__Exercise instructions__. Convert the lines below into a JSON array of strings, one string per line, omitting blank lines and the picture markers.
[Opening Entries supplied section]
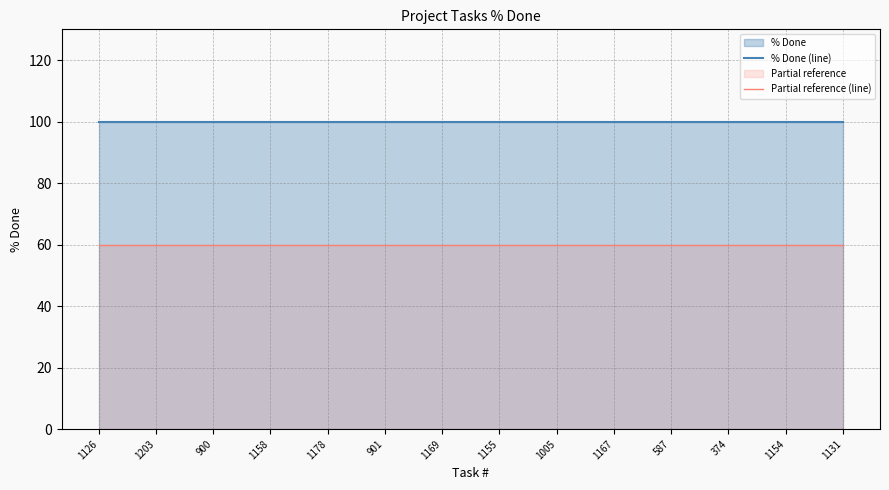

Reading left to right, what are all the values shown in this chart?

% Done (line): 100	100	100	100	100	100	100	100	100	100	100	100	100	100
Partial reference (line): 60	60	60	60	60	60	60	60	60	60	60	60	60	60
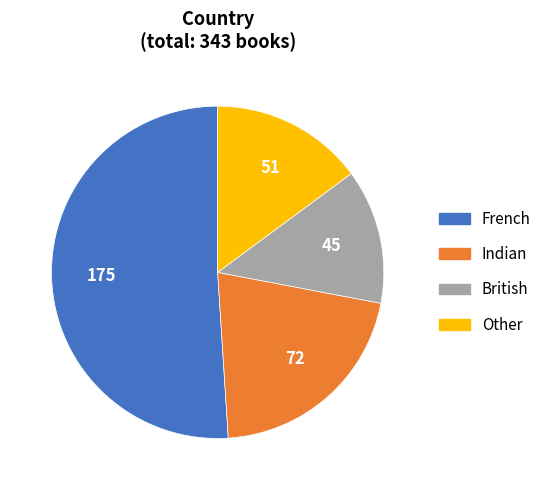

Approximately how many times larger is the value at French compared to Indian?

2.4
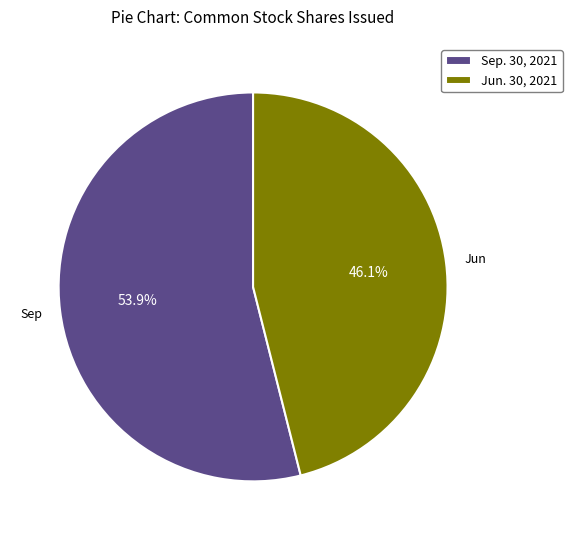

What percentage is NOT represented by Sep. 30, 2021?

46.1%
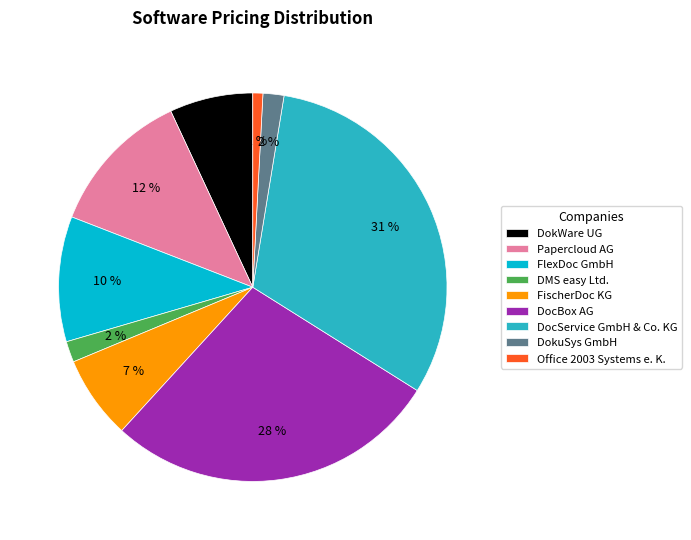

True or false: DocBox AG accounts for 35% of the total.

False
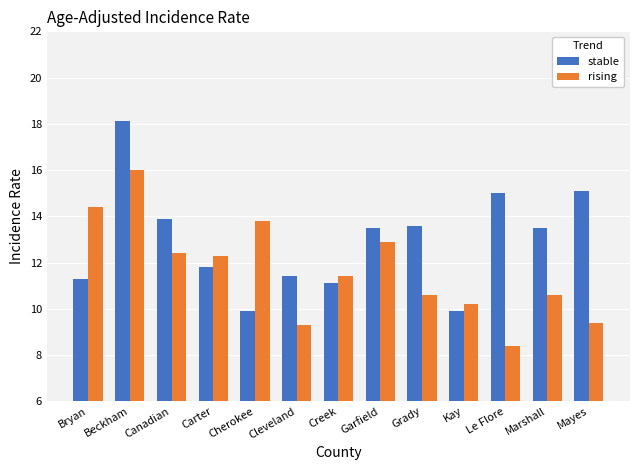

What is the difference between the maximum and second lowest values in the rising series?

6.7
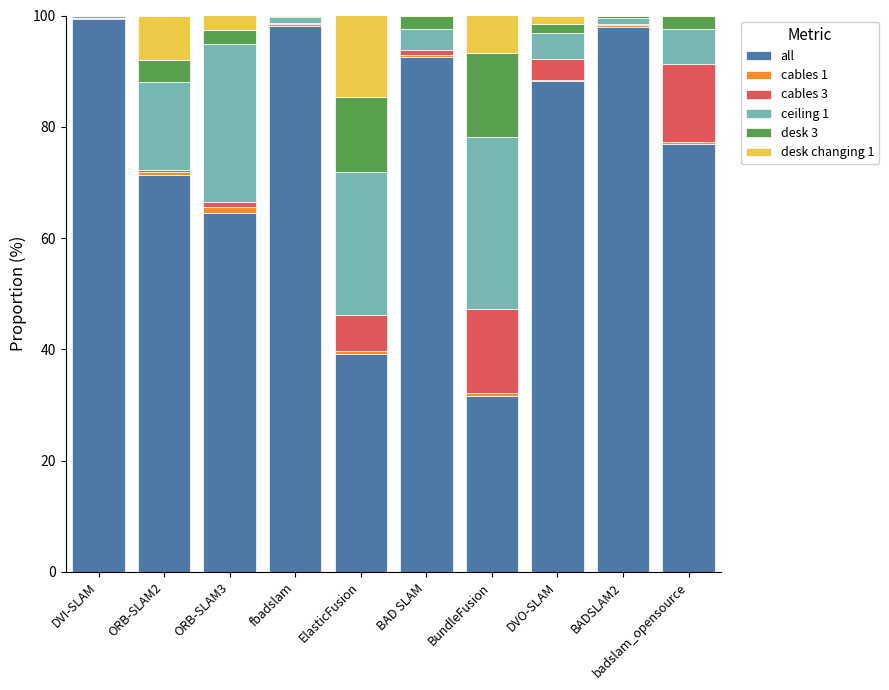

Which series has the largest total across all categories?

all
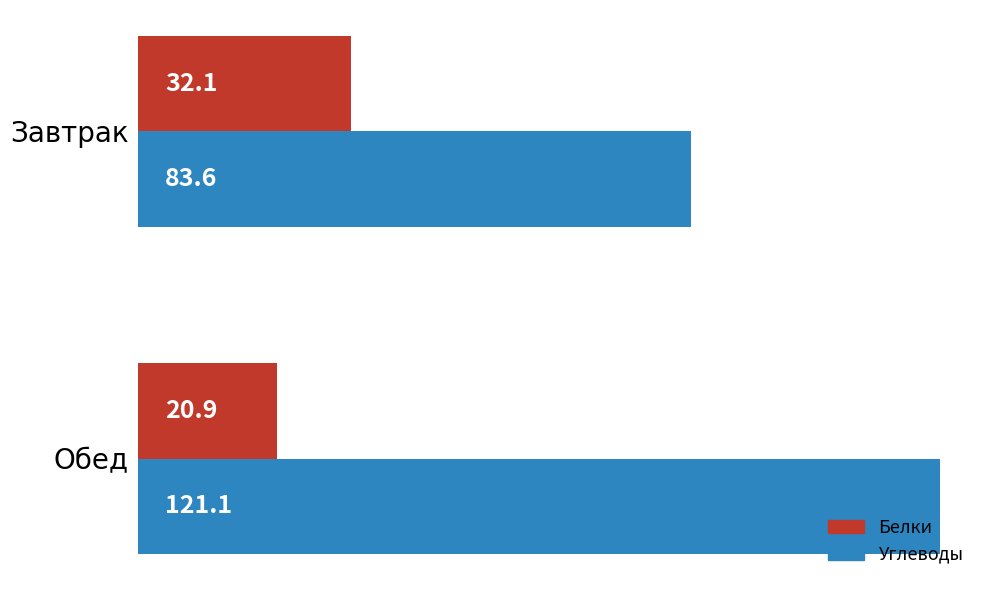

What value does the Белки series have at Завтрак?

32.1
[Closing Entries supplied section]
__Output for this exercise__.
[
  "Reading left to right, what are all the values shown in this chart?",
  "% Done (line): 100\t100\t100\t100\t100\t100\t100\t100\t100\t100\t100\t100\t100\t100",
  "Partial reference (line): 60\t60\t60\t60\t60\t60\t60\t60\t60\t60\t60\t60\t60\t60",
  "Approximately how many times larger is the value at French compared to Indian?",
  "2.4",
  "What percentage is NOT represented by Sep. 30, 2021?",
  "46.1%",
  "True or false: DocBox AG accounts for 35% of the total.",
  "False",
  "What is the difference between the maximum and second lowest values in the rising series?",
  "6.7",
  "Which series has the largest total across all categories?",
  "all",
  "What value does the Белки series have at Завтрак?",
  "32.1"
]